_EXTRACTED TEXT_.
Thursday, January 10, 2008

Government rejects call for new David Kelly inquiry

Andy Tate, The Argus
9th January 2008

The Government has rejected calls for a new inquiry into the death of weapons expert Dr David Kelly following claims in a book by Lewes MP Norman Baker that he may have been murdered.

Lord Hutton's report into the death of the scientist concluded that Dr Kelly had committed suicide, but Mr Baker, in a book published late last year, said Dr Kelly was probably the victim of a group of Iraqi exiles.

Dr Kelly's comments to the journalist Andrew Gilligan about weapons in Iraq sparked a long-running row between Downing Street and the BBC which was still continuing when Dr Kelly was found dead in woods near his Oxfordshire home in July 2003.

_SHORT EXERCISE A_.
In the news article about the call for a new David Kelly inquiry, who wrote the book claiming Dr Kelly may have been murdered?
_SHORT EXERCISE B_.
Carry on the news article about the rejected David Kelly inquiry from its last sentence.

_DATA SECTION_.

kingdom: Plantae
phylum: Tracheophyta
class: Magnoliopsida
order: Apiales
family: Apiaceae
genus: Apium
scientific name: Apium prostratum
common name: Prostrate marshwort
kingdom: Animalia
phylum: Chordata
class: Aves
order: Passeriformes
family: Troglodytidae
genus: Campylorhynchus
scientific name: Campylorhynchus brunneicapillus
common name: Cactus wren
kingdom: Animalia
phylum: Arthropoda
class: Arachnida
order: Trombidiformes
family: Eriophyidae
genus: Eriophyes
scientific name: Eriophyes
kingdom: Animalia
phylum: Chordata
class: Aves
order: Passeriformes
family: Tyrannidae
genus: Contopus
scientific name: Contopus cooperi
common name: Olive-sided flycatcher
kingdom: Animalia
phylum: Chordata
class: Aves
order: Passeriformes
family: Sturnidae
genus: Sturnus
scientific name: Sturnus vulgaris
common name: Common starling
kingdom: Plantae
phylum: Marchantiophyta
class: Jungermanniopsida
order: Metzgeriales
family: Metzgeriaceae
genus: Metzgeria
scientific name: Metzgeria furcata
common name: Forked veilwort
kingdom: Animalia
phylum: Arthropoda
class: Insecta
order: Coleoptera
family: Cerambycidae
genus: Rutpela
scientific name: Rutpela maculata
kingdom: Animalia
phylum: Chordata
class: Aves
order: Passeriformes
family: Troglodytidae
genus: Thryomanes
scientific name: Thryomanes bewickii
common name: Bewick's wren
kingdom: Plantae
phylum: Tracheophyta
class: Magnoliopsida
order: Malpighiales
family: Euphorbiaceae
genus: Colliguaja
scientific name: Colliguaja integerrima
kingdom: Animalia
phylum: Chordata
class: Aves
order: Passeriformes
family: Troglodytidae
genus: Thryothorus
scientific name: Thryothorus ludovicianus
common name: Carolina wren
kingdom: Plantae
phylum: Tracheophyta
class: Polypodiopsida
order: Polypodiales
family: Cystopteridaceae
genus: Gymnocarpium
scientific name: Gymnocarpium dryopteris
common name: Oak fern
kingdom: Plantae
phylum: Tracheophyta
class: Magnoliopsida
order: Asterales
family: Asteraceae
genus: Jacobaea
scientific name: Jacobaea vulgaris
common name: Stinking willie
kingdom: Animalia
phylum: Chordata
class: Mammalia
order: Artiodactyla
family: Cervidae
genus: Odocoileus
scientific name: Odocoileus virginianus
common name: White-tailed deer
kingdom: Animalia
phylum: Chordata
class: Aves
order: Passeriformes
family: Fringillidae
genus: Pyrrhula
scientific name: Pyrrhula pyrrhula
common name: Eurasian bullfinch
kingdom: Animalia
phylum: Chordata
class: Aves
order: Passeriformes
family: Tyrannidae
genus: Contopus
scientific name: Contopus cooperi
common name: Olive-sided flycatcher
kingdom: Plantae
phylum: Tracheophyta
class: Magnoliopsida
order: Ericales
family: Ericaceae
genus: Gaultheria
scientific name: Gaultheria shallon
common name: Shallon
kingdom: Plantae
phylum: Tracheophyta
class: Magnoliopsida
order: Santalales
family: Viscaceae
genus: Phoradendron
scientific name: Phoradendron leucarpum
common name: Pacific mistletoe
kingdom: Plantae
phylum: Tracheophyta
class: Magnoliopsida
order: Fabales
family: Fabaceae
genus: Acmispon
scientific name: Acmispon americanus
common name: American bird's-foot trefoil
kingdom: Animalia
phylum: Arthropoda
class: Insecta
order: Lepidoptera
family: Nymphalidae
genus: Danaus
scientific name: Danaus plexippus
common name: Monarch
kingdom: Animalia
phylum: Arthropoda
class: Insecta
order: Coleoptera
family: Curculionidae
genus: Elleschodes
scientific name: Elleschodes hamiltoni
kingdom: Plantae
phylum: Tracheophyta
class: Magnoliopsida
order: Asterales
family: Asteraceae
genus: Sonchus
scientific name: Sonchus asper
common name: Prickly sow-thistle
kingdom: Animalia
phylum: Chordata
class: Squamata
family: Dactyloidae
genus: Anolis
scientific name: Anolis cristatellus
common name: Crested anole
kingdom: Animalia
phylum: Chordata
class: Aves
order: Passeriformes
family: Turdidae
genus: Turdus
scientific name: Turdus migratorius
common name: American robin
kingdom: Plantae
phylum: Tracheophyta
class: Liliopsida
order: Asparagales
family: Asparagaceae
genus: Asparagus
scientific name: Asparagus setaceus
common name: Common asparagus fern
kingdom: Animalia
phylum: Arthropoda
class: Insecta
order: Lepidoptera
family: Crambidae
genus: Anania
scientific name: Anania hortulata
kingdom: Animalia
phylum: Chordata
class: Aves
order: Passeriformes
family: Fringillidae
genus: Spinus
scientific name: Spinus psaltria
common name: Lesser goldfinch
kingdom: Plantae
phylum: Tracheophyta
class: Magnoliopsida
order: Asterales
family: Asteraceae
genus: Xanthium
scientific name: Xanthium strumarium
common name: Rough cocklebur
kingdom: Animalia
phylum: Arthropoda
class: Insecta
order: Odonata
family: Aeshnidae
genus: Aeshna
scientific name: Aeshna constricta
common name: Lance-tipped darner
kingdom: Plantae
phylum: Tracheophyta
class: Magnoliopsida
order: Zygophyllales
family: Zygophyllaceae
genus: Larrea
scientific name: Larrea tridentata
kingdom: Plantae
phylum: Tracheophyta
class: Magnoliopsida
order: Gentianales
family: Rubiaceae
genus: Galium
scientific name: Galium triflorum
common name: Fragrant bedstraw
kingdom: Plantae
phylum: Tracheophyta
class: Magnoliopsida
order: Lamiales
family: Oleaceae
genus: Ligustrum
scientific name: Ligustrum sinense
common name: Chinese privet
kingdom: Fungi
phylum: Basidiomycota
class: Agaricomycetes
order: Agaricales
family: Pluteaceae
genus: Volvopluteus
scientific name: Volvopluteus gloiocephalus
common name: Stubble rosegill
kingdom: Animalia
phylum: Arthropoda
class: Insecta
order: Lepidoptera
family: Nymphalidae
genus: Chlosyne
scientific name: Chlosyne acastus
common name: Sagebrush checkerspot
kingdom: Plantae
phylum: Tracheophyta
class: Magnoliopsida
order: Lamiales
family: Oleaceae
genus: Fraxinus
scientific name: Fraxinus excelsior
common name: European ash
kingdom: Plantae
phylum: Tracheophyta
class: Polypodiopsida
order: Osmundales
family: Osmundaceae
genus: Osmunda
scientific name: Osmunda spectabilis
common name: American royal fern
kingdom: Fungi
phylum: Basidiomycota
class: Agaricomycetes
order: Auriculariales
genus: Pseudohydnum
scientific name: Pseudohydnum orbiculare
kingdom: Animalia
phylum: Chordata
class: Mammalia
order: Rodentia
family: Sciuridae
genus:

_WRITTEN ANSWER A_.
Lewes MP Norman Baker.

_WRITTEN ANSWER B_.
Labour peer Lord Berkeley said at Lords question time: "The new book by Norman Baker concludes that the suicide of Dr Kelly would be extremely unlikely and certainly not proven beyond reasonable doubt.


"The Hutton inquiry was not a statutory one and no evidence was taken under oath, so isn't it now necessary for the Government to set up a proper statutory inquiry to investigate fully the circumstances of this senior Government employee."

Lord Hutton concluded that Dr Kelly died by cutting his left wrist and taking co-proxamol painkilling tablets.

Justice Minister Lord Hunt this week described Mr Baker's book as "a good Christmas read".

But he told peers: "There was a thorough inquiry by Lord Hutton which reached the conclusion that Dr Kelly committed suicide.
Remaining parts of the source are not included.